Data entries =>
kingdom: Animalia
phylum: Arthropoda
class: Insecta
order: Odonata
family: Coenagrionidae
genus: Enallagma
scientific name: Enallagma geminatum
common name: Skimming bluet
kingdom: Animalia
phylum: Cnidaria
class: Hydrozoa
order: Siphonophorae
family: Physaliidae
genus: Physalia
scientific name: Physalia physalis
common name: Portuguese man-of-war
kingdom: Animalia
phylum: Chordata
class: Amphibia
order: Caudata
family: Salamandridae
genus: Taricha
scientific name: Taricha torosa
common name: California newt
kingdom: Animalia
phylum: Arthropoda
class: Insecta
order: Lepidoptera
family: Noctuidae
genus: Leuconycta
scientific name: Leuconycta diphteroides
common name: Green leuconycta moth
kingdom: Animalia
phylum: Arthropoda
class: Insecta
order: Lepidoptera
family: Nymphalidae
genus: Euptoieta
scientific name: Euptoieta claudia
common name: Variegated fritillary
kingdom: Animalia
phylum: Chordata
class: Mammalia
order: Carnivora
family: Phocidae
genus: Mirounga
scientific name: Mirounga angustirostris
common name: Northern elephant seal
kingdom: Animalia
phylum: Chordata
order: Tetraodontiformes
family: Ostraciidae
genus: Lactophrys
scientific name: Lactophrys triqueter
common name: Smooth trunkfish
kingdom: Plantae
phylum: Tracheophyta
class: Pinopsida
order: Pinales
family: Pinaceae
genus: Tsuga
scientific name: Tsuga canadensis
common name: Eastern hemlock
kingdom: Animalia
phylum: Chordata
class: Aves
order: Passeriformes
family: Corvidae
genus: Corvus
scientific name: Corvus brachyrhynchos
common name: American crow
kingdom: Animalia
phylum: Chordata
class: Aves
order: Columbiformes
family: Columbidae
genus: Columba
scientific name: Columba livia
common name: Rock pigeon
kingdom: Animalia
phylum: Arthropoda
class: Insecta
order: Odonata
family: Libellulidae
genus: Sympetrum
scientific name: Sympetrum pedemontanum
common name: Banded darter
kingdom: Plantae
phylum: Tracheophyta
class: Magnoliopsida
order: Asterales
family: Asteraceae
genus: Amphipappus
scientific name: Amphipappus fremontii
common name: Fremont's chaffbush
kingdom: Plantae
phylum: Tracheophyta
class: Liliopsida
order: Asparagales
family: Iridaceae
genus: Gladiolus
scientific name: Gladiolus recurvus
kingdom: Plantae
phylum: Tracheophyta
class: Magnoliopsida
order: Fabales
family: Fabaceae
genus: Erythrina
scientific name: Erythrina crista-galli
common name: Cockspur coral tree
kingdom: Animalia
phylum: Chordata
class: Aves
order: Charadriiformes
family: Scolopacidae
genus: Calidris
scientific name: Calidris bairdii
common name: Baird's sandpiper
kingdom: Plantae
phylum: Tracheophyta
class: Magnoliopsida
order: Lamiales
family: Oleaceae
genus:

Task to carry out =>
Convert every line from the start of the listing through the line containing "genus: Physalia", inclusive, into a JSON list of strings, one string per line, with blank lines omitted.

Complete output =>
[
  "kingdom: Animalia",
  "phylum: Arthropoda",
  "class: Insecta",
  "order: Odonata",
  "family: Coenagrionidae",
  "genus: Enallagma",
  "scientific name: Enallagma geminatum",
  "common name: Skimming bluet",
  "kingdom: Animalia",
  "phylum: Cnidaria",
  "class: Hydrozoa",
  "order: Siphonophorae",
  "family: Physaliidae",
  "genus: Physalia"
]